For instance, Lawrence Livermore Berkeley Laboratory (Berkeley Labs) claims to be on the way to multi-band solar cells that demonstrate a key requirement for a wider use of the solar spectrum. And Berkeley Labs is not the only one, others are following suit with tuned nanoscale antennas that capture more and more of the light coming from the sun—rain or shine.
Berkeley Lab's trick is creating a defect-free atomically thin film of molybdenum disulfide (MoS2) to create ultra-high-efficiency solar cells (and bright yet transparent displays for that matter). Usually monolayers have too many defects to achieve high-efficiency, but Berkeley Labs and the University of California Berkeley (UC Berkeley) have invented a way to repair defects chemically with what they call an organic super-acid.
After treating a defective monolayer with the superacid, its efficiency is improved up to 100 percent.
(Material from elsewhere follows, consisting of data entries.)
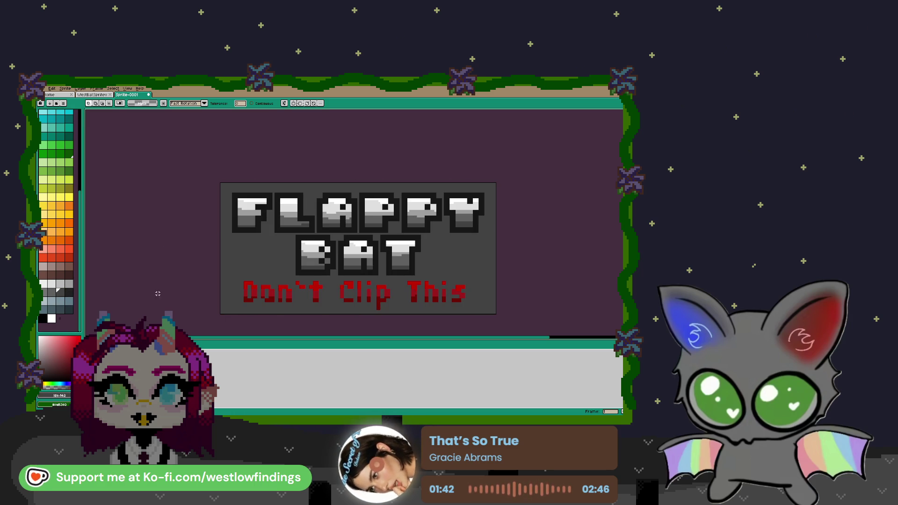
{"action": "left_click", "coordinate": [47, 88]}
- Cancel the Export dialog without saving anything
{"action": "mouse_move", "coordinate": [66, 139]}
{"action": "left_click", "coordinate": [126, 138]}
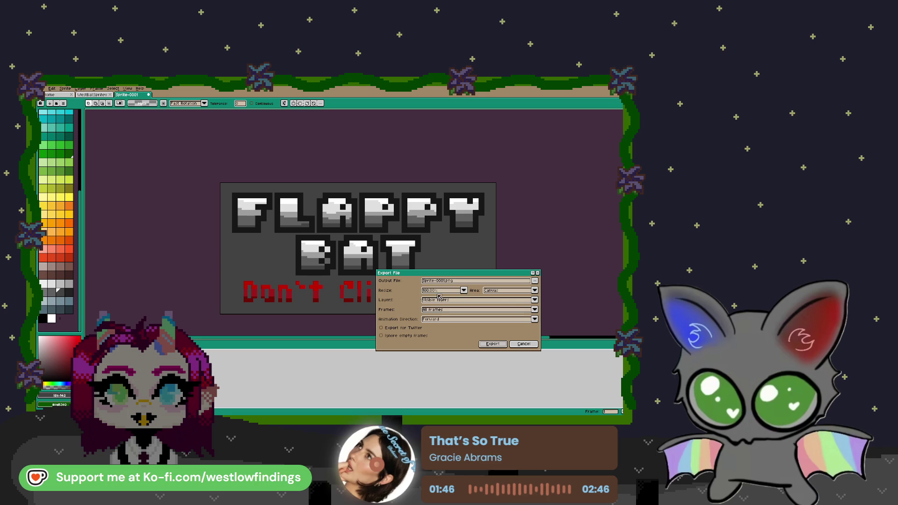
{"action": "left_click", "coordinate": [537, 273]}
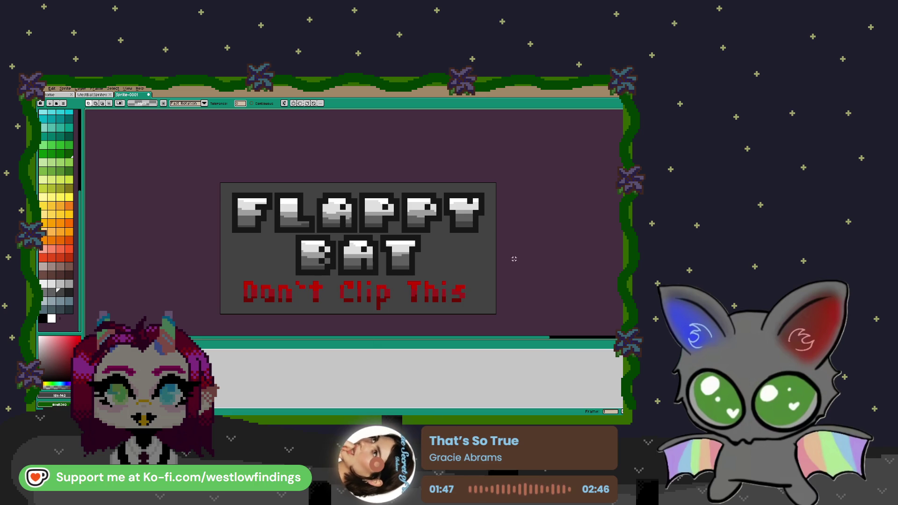
- Scale the whole sprite to 300% with Sprite Size, then zoom to fit
{"action": "left_click", "coordinate": [65, 89]}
And since the MoS2 films are barely 7 angstrom thick (0.7 nanometer) the material is “optoelectronically perfect,” according to principle investigator Ali Javey, at UC Berkeley, who performed the work with doctoral candidate, Matin Amani.
“Solar cells are able to provide the highest possibly voltage when the photoluminescence quantum yield (a parameter that is extremely sensitive to defects) is perfect. In our recent work we were able to obtain this in monolayer MoS2 by passivating defects through treatment with an organic super acid,” Amani told EE Times. “One of the interesting results from our treated MoS2 samples is that the luminescence yield does not drop off when the pump is very weak. This type of recombination (called Shockley-Read-Hall recombination) is observed in almost all other semiconductors and from a solar point of view means that if you run your cell on a cloudy day you will get even less power than you expect from the reduced light. Since this does not happen in MoS2 it could be a very good solar cell for deep space applications or energy harvesting in areas where there is very little sunlight.”

The superacid “bistriflimide” (TFSI) works by giving up protons to vacancy defects in the MoS2 while simultaneously dissolving any contaminants on the surface of the monolayer, thus resulting in the world's thinnest perfect light absorbing monolayer (see figure below). The MoS2 monolayers are not fragile either, because they are held together with powerful van der Waals forces—keeping each layer aligned with atomic accuracy. The material can be tuned to absorb a wide range of frequencies, as well as emit different frequencies depending on the voltage applied, allowing a multi-layer version to absorb almost the entire solar spectrum.